──────── SOURCE DOCUMENT ────────

Woodsford Litigation Funding Insight

The advent of digital media distribution has made copyrights more valuable than ever. The internet, and the widespread consumption of rich media in particular, has fueled a massive market for content. The ability to cheaply reproduce and broadly disseminate content has increased access and profit margins. But the same ease of publishing and distribution has made it easier for copyright infringers to reproduce and distribute protected works without paying for the rights. The accessibility of copyrighted works, the ubiquity of digital tools for reproduction and manipulation—and sometimes, increasingly, the blurred lines between parody, homage, pastiche and outright infringement—creates a difficult environment for copyright holders to protect their rights. Music, images, software, literature, can effortlessly be reproduced and sold, cutting out the author/artist. Newer digital tools have made detection of those infringing works easier, but the process of establishing infringement and damages in court remains an expensive and arduous task. Partnering with Woodsford can allow artists and authors to maintain control over their work and recover just compensation for its misuse by infringers.

Copyrights are valuable property and the underlying work may be the product of years of hard work. A copyright allows the creator to prevent others from making reproductions or derivative works—or to choose to allow reproduction for an agreed compensation. When an unauthorized user infringes, copyright law allows the copyright holder to elect from one of two types of damages, actual or statutory, both of which can be substantial. And if an accused infringer has willfully violated the copyright, the damages can be enhanced significantly. Reaching a verdict, however, or getting just compensation can potentially cost millions of dollars in legal fees and take years in court. Faced with that prospect, many copyright holders simply have no choice but to ignore infringement or to settle for substantially less than they deserve. That is where litigation finance can play a critical role, allowing copyright holders to enforce their rights at trial and demand higher compensation for any eventual settlement—at no risk, and with no impact on cash flow and no additional debt.

What is Litigation Finance?

Litigation financing is, broadly, how the sometimes-expensive process of pursuing a case through the judiciary system is paid for. The concept may sound foreign, but all litigations are financed. Most of the time the attorney’s fees associated with resolving a dispute through a court system are carried by the plaintiff by paying counsel to represent them on an hourly basis. These cases are self-financed. Law firms also occasionally will finance the plaintiff by exchanging part or all of their fees for a representation. These cases are firm financed party financing is when an unrelated third party pays part or all of the legal fees and costs of litigation. Similar to a contingency financing by a law firm, a third-party financier, like Woodsford, provides capital to plaintiffs with good claims to offset litigation costs, and in return receives a portion of the recovery in a successful case. The funder does not have the right or ability to influence the strategy of a litigation or dictate settlement decisions. A funder does not interfere with the attorney client relationship. Funding is typically provided on a non-recourse basis, i.e., the funder’s return depends on a successful outcome in the litigation. If the claim is not successful, nothing needs to be paid to the funder.

The Benefits of Litigation Finance to Copyright Owners

Litigation finance can provide access to capital and minimize risk from an economic standpoint. But there are more specific benefits for copyright owners large an small, and for the law firms that specialize in copyright litigation. For copyright owners, whether they are individual artists or large businesses with broad copyright holdings, litigation finance provides a significant number of potential advantages.

────────

:: REQUIRED WORK ::
1) Reproduce the litigation finance passage starting at "The Benefits of" and ending at "of potential advantages.".
2) Answer these questions from the litigation finance passage:
(a) What two types of damages can a copyright holder elect from?
(b) What can cause damages to be enhanced significantly?
(c) What needs to be paid to the funder if a funded claim is not successful?
3) Write the next part of the litigation finance passage on copyright owners, picking up after its final sentence.
The records are material separate from the litigation finance passage.

──────── ENTRIES SUPPLIED ────────

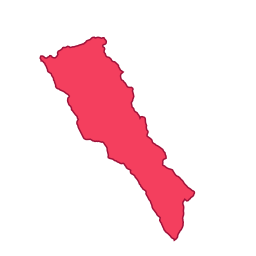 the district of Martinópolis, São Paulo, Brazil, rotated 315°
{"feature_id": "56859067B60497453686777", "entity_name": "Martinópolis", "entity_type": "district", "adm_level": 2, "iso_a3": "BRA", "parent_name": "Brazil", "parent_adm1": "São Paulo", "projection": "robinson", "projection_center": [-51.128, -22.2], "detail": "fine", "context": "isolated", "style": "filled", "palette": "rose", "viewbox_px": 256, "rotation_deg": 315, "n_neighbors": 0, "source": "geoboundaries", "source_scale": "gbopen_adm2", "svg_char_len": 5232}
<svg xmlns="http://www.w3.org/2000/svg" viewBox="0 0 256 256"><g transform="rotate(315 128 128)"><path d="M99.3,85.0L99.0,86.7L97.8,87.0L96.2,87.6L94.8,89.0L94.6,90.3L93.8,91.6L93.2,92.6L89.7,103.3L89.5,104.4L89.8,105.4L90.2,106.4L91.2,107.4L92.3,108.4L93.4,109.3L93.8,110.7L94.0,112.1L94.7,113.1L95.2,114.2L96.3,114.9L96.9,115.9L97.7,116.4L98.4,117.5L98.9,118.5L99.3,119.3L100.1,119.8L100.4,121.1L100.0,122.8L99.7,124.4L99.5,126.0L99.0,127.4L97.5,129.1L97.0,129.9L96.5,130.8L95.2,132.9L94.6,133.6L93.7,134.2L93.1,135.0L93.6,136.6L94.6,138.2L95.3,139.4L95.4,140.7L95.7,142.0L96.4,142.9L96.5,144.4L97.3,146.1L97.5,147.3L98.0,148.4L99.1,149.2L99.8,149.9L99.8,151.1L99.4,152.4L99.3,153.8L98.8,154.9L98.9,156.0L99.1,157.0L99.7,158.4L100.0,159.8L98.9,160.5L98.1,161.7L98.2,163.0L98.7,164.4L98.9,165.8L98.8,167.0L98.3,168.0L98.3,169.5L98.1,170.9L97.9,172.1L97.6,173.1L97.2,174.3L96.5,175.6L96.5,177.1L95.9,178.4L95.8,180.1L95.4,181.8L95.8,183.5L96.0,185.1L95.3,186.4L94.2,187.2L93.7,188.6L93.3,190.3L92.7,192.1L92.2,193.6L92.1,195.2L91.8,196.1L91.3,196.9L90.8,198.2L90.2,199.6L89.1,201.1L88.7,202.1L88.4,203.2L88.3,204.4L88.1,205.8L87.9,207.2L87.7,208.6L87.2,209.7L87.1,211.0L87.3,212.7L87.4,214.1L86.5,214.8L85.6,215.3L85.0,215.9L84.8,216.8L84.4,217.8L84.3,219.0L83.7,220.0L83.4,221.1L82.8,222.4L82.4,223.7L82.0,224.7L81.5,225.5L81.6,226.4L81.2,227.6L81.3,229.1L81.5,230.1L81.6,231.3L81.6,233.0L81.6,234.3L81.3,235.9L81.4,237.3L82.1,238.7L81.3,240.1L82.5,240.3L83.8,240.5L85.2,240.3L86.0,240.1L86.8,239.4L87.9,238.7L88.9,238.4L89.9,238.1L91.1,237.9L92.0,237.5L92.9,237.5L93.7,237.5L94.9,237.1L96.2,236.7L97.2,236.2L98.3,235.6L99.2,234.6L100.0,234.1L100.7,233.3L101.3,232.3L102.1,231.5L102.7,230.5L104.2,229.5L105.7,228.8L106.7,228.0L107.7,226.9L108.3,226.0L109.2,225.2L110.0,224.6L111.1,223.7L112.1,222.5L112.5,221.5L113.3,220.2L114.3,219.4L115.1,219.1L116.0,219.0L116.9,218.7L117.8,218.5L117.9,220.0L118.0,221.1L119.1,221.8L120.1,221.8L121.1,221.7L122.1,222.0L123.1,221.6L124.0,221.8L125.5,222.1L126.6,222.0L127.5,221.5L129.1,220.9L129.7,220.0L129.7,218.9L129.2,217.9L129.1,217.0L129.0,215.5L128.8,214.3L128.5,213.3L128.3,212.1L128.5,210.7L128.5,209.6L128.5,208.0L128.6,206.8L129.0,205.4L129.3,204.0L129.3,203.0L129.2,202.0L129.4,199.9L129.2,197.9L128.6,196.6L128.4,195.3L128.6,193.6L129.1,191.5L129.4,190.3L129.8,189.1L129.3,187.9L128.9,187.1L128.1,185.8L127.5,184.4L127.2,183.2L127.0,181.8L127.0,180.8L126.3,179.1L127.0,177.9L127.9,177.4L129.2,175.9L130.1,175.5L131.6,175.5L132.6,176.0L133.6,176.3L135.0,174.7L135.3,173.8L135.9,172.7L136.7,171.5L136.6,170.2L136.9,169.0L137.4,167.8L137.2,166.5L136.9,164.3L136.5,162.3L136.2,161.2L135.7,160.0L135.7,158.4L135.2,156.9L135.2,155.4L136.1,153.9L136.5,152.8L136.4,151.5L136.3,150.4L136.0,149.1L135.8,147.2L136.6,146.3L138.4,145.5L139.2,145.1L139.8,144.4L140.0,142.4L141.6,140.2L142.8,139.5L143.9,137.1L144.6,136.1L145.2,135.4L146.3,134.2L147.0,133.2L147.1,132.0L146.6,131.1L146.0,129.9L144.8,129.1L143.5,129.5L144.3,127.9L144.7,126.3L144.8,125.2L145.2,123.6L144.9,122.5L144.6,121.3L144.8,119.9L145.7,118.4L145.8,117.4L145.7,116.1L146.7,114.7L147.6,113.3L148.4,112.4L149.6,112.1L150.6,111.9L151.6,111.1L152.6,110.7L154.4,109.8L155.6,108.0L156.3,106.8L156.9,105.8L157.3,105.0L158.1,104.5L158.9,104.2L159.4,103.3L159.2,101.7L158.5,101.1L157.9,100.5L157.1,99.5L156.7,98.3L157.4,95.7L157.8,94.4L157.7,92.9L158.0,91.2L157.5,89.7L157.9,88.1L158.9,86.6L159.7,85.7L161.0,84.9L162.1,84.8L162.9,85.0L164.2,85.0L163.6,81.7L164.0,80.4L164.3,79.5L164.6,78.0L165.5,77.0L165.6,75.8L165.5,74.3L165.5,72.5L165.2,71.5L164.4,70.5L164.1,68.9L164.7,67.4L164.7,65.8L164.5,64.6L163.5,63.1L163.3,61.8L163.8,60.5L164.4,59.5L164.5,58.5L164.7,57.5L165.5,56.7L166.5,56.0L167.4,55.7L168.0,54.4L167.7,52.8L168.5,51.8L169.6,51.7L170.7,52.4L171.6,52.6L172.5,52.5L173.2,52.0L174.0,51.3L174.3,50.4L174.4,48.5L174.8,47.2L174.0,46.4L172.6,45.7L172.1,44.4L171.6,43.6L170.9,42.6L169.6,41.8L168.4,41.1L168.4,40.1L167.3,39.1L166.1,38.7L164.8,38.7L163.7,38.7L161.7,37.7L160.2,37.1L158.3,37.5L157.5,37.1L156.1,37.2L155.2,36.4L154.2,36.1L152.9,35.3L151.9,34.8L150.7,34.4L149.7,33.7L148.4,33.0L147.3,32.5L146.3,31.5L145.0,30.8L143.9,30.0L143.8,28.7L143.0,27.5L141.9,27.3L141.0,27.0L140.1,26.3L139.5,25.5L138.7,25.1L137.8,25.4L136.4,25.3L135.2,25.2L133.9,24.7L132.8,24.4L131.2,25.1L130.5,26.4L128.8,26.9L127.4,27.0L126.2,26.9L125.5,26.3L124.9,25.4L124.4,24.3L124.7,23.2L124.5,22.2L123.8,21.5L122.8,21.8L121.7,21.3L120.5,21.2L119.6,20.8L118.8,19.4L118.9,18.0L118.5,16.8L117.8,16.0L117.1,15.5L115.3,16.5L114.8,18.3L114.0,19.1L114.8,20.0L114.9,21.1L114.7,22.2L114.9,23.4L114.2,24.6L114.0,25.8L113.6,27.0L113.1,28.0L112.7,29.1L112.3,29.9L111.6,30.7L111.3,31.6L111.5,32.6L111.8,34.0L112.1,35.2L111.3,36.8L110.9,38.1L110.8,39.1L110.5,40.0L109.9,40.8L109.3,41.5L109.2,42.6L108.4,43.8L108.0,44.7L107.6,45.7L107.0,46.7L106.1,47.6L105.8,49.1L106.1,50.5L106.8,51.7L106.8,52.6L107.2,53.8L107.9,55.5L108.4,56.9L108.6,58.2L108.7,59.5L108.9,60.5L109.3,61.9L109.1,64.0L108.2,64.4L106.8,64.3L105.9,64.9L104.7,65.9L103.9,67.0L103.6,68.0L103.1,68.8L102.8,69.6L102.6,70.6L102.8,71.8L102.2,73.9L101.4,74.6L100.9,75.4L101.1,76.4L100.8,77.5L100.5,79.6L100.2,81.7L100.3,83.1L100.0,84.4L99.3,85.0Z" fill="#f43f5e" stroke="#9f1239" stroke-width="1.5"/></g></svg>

────────
──────── ENTRIES SUPPLIED ────────

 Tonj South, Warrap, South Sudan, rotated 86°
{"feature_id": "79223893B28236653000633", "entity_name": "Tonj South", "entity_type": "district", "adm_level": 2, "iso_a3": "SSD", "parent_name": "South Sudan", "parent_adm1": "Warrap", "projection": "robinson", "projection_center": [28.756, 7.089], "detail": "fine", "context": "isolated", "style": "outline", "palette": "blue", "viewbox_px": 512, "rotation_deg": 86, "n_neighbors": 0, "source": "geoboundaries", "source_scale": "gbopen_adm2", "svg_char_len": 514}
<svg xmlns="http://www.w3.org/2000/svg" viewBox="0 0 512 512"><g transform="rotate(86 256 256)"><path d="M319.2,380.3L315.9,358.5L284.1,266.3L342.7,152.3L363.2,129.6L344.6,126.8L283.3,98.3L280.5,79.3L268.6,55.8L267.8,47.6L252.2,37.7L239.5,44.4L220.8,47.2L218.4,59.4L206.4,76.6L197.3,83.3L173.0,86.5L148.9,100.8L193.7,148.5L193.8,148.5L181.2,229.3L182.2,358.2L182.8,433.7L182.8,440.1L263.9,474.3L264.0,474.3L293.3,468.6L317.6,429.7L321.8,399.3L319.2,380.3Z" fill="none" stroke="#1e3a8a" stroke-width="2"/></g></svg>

────────
──────── ENTRIES SUPPLIED ────────

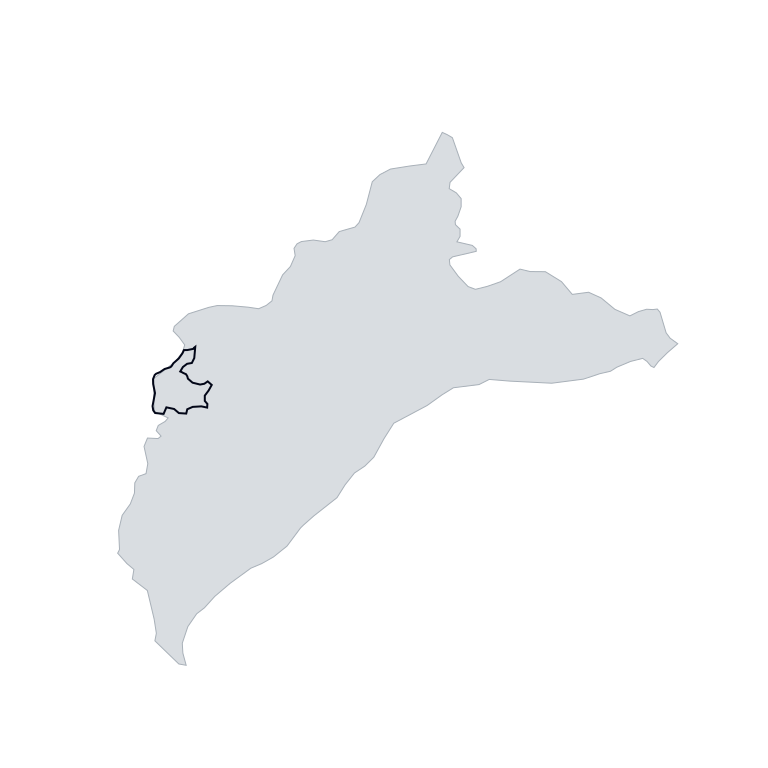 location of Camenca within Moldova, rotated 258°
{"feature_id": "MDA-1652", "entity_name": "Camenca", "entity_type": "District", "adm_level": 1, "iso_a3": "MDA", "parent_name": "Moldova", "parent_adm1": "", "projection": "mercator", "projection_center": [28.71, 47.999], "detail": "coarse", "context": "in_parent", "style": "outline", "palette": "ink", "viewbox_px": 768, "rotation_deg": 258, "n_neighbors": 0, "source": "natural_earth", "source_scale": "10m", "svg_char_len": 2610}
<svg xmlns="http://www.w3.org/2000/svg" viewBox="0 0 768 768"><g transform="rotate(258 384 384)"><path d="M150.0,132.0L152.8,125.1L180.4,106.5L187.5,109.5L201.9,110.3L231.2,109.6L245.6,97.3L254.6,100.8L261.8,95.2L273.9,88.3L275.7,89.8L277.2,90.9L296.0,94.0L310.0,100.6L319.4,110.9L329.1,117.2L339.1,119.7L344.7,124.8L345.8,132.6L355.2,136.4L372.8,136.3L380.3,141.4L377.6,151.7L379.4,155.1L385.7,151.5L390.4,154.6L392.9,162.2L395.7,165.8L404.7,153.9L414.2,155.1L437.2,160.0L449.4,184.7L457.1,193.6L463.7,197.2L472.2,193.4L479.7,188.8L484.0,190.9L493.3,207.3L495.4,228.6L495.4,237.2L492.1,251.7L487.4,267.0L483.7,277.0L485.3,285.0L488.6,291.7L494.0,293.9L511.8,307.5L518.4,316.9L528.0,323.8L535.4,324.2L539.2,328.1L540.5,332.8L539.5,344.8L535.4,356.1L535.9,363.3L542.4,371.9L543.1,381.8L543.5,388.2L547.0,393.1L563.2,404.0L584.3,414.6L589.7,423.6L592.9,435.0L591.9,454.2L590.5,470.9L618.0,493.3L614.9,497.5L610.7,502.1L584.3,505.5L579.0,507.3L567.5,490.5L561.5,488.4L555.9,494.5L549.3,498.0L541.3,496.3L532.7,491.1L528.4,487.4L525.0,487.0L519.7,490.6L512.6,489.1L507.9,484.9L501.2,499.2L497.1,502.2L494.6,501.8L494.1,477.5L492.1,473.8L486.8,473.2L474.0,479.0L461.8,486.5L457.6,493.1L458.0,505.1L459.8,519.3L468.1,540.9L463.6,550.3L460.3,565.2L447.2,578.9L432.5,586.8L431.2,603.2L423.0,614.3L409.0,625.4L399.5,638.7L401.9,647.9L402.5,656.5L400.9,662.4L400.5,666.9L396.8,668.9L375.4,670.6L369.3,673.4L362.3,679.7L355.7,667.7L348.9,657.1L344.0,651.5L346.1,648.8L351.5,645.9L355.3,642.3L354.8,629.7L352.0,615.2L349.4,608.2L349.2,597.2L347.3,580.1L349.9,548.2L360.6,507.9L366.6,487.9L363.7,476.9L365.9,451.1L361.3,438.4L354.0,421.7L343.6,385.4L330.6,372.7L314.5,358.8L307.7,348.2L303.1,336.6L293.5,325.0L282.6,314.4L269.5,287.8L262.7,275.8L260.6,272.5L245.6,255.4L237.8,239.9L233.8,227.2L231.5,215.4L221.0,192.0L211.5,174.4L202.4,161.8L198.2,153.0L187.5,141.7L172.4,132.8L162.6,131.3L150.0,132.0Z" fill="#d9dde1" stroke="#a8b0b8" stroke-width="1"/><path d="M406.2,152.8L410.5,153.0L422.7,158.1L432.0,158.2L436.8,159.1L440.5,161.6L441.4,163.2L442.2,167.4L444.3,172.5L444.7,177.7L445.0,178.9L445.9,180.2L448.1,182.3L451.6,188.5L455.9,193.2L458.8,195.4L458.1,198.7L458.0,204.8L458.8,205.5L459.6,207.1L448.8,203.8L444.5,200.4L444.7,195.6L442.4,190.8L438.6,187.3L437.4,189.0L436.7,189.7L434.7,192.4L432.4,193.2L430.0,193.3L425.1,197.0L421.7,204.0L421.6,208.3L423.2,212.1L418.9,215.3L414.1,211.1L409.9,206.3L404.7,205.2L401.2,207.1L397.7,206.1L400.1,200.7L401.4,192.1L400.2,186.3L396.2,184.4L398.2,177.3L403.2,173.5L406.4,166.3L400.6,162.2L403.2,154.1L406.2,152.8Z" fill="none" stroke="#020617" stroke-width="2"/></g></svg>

────────

:: RESULTS FOR THE EXERCISE ::
1)
The Benefits of Litigation Finance to Copyright Owners

Litigation finance can provide access to capital and minimize risk from an economic standpoint. But there are more specific benefits for copyright owners large an small, and for the law firms that specialize in copyright litigation. For copyright owners, whether they are individual artists or large businesses with broad copyright holdings, litigation finance provides a significant number of potential advantages.

2)
(a) Actual or statutory damages.
(b) The accused infringer having willfully violated the copyright.
(c) Nothing.

3)
• Access to counsel: For individual artists or authors, oftentimes the cost of attorney’s fees to represent them in the enforcement of their copyright against infringers is prohibitive. Litigation financing means that copyright holders can afford not just counsel to vindicate their rights, but the counsel of their choice.

• Best use of capital: Litigation finance is not only for individual copyright holders. Aggregators of works such as music labels, image distributors, or publishing houses might have sufficient resources to pursue infringers, but oftentimes their capital can be better allocated to ongoing operations or growing the business. Working with a funder means they can preserve capital and hedge financial and legal risk.

• Enforcement breadth: It is a particular feature of copyright infringement in this digital age that unauthorized reproductions or derivatives are often widespread. A lack of access to capital often limits enforcement to a single defendant at a time. Litigation finance provides resources to pursue infringement broadly, against multiple parties and in multiple jurisdictions simultaneously, thereby allowing an artist or author to stamp out infringement rather than make the difficult choice to allow some infringement to go unchallenged because

• Signaling strength: When the infringer is itself a well-capitalized entity, the disclosure of a litigation financier in a case gives a solid signal that the plaintiff cannot be spent off its claim. Further, itindicates that an independent, objective, legally sophisticated entity reviewed the claim and found it meritorious and worth committing significant capital to on a non-recourse basis.

• Discourage future infringement: The unfortunate reality is that sometimes copyright holders need to enforce their rights to protect them—not only to prevent ongoing infringement and obtain damages, but also to dissuade other future infringers from unfair use. Law firms can also benefit significantly from the use of litigation funding, whether on behalf of a claimant or directly through law firm finance.

• Client retention: Law firms reduce the risk of losing a potential client to a firm willing and capable of covering the entire case, fees and costs, on a contingency. Relationships with litigation funders give the firm flexibility and resources to represent even clients who struggle with legal bills.

• Risk mitigation: Copyright claims, like most IP claims, carry a measure of unpredictability along with the promise of significant damages. A law firm can de-risk its exposure in a single case by introducing the client to financing that will go to pay a portion of its fees on an hourly basis.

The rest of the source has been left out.